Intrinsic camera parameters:
————————

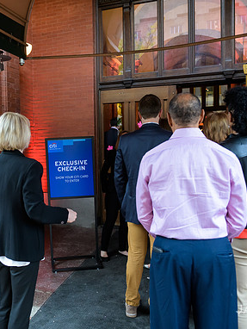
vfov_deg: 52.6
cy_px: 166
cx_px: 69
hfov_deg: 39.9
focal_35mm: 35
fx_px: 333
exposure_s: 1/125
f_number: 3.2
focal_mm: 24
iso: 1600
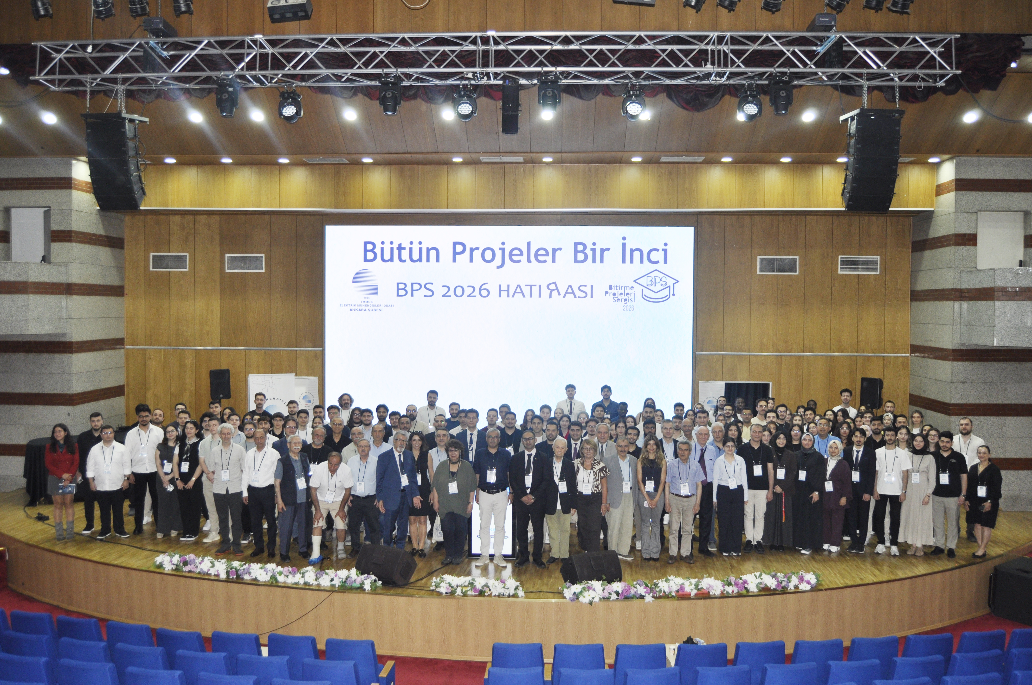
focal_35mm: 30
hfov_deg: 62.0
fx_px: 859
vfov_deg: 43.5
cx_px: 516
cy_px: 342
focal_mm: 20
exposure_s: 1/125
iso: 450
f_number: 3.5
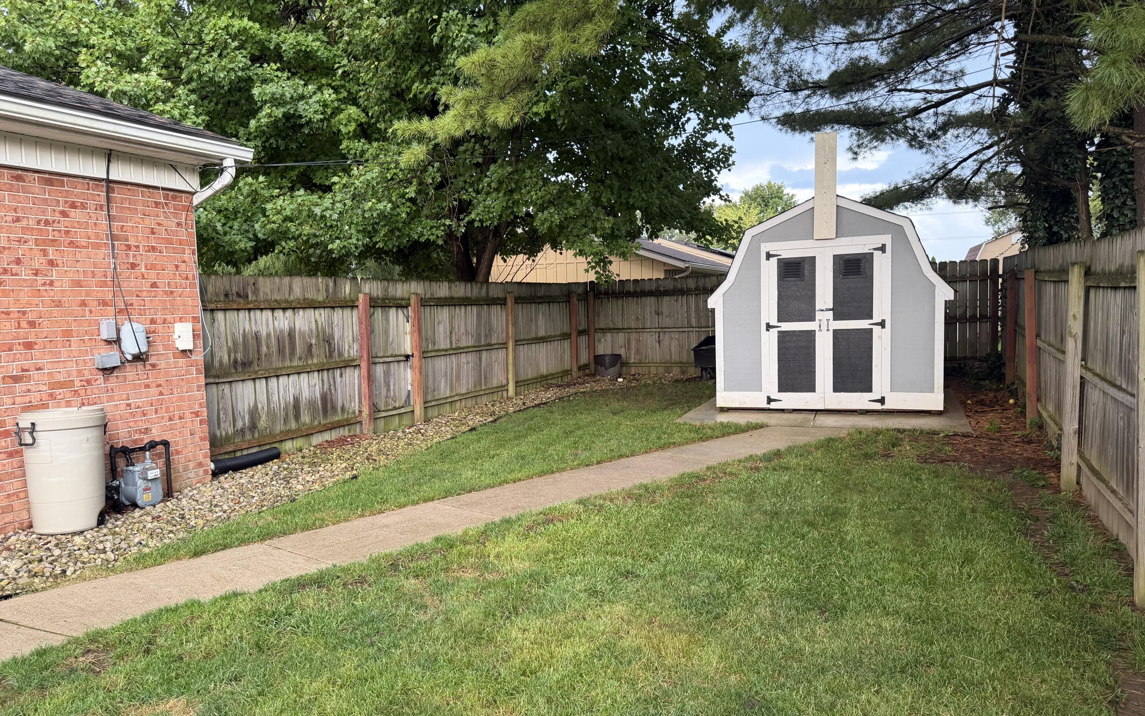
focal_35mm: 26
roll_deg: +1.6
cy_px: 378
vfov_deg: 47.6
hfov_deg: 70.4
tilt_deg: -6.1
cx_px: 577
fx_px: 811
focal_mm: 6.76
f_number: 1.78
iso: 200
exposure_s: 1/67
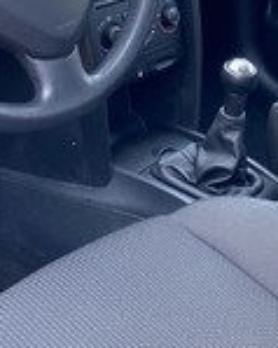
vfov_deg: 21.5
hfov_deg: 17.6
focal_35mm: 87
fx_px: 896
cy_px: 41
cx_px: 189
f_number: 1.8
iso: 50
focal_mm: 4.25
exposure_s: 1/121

————————

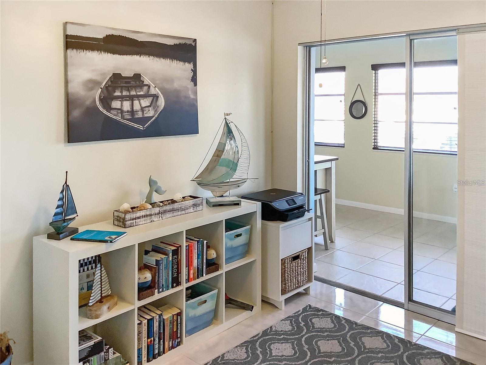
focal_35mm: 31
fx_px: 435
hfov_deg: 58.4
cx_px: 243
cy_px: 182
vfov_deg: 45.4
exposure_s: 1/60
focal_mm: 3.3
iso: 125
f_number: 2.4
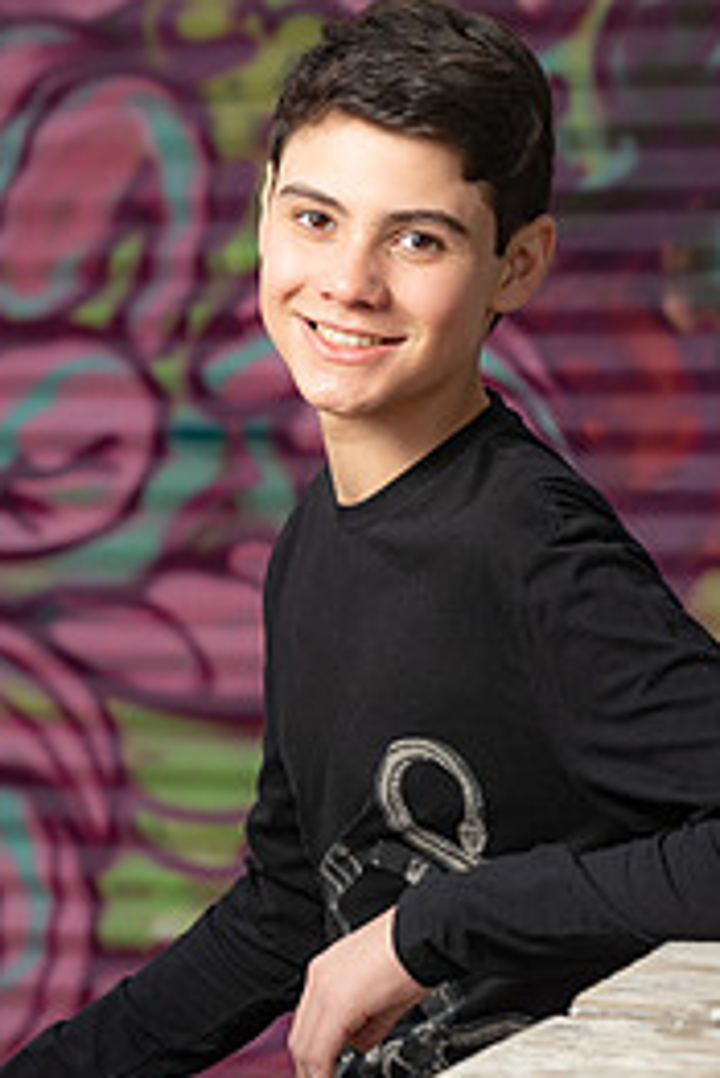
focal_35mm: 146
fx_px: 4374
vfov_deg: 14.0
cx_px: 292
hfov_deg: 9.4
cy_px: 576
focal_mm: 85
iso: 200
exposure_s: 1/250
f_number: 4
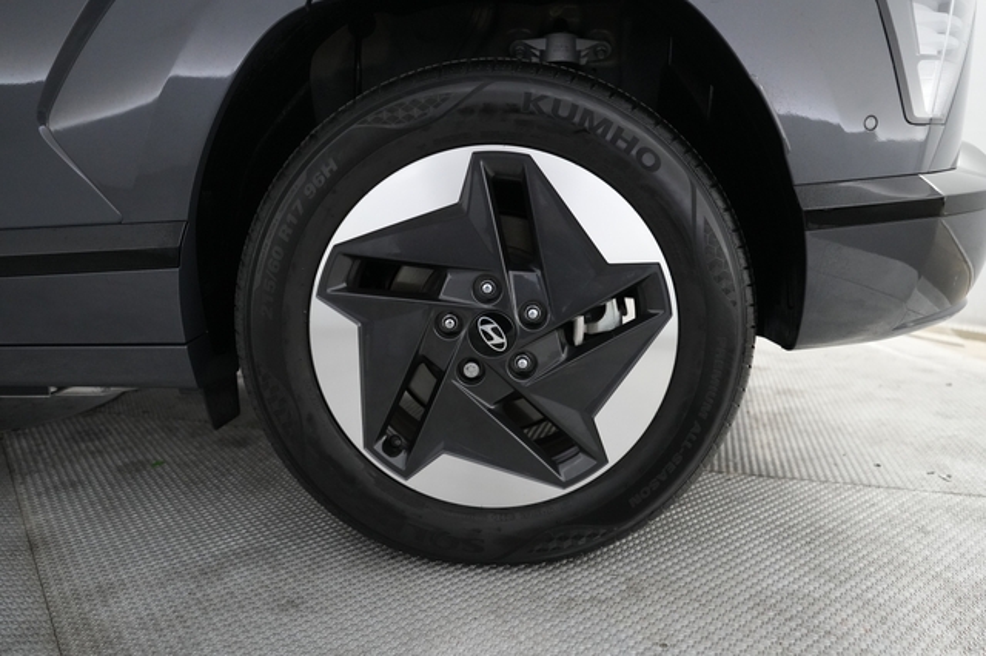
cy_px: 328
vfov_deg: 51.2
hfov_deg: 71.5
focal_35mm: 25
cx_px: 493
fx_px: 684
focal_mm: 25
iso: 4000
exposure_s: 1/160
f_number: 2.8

————————

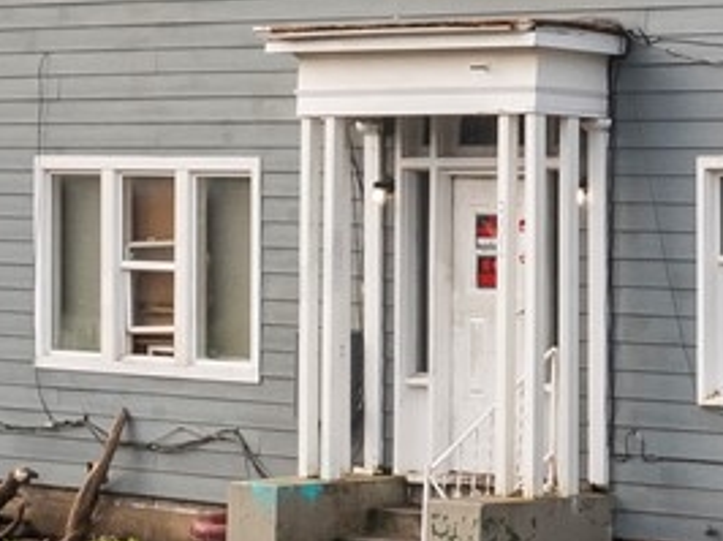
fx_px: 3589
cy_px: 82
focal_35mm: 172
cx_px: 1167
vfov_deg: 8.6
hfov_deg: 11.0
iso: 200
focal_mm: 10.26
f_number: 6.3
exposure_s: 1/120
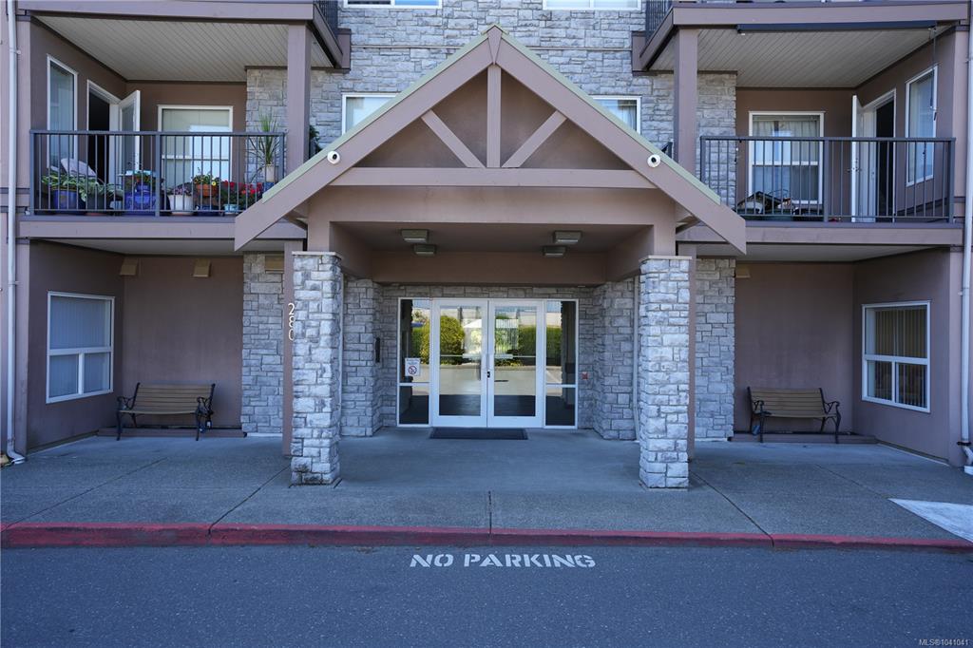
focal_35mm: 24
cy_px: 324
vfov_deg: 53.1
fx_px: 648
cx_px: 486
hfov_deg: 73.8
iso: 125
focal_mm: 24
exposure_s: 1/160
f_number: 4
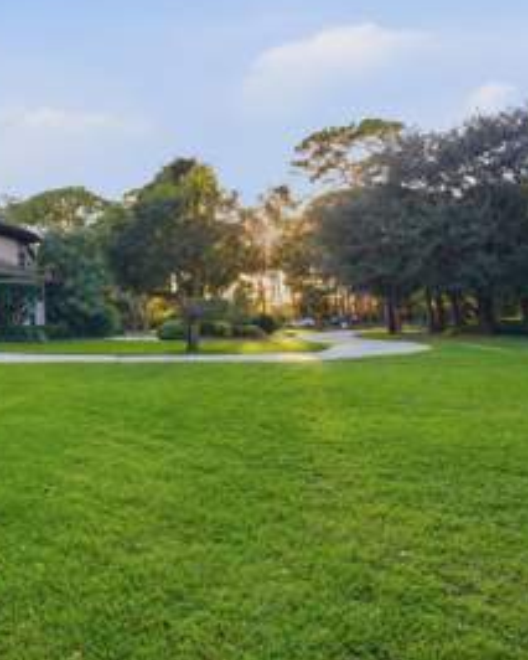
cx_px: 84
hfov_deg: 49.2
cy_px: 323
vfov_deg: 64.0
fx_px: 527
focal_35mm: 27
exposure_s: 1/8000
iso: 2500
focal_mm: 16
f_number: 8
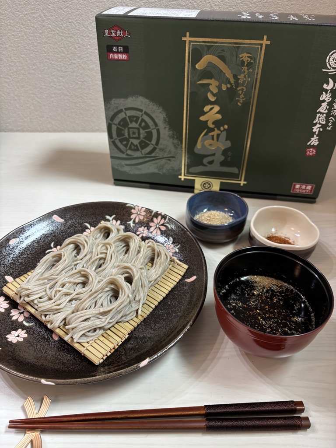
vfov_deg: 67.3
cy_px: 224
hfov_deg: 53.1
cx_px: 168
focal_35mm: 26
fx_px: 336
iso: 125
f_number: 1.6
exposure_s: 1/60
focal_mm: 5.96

————————

After locating the line containing "vfov_deg: 52.6" in the entries above, return it and every line after it exactly, ending at the line containing "focal_35mm: 87", without pictures.

vfov_deg: 52.6
cy_px: 166
cx_px: 69
hfov_deg: 39.9
focal_35mm: 35
fx_px: 333
exposure_s: 1/125
f_number: 3.2
focal_mm: 24
iso: 1600
focal_35mm: 30
hfov_deg: 62.0
fx_px: 859
vfov_deg: 43.5
cx_px: 516
cy_px: 342
focal_mm: 20
exposure_s: 1/125
iso: 450
f_number: 3.5
focal_35mm: 26
roll_deg: +1.6
cy_px: 378
vfov_deg: 47.6
hfov_deg: 70.4
tilt_deg: -6.1
cx_px: 577
fx_px: 811
focal_mm: 6.76
f_number: 1.78
iso: 200
exposure_s: 1/67
vfov_deg: 21.5
hfov_deg: 17.6
focal_35mm: 87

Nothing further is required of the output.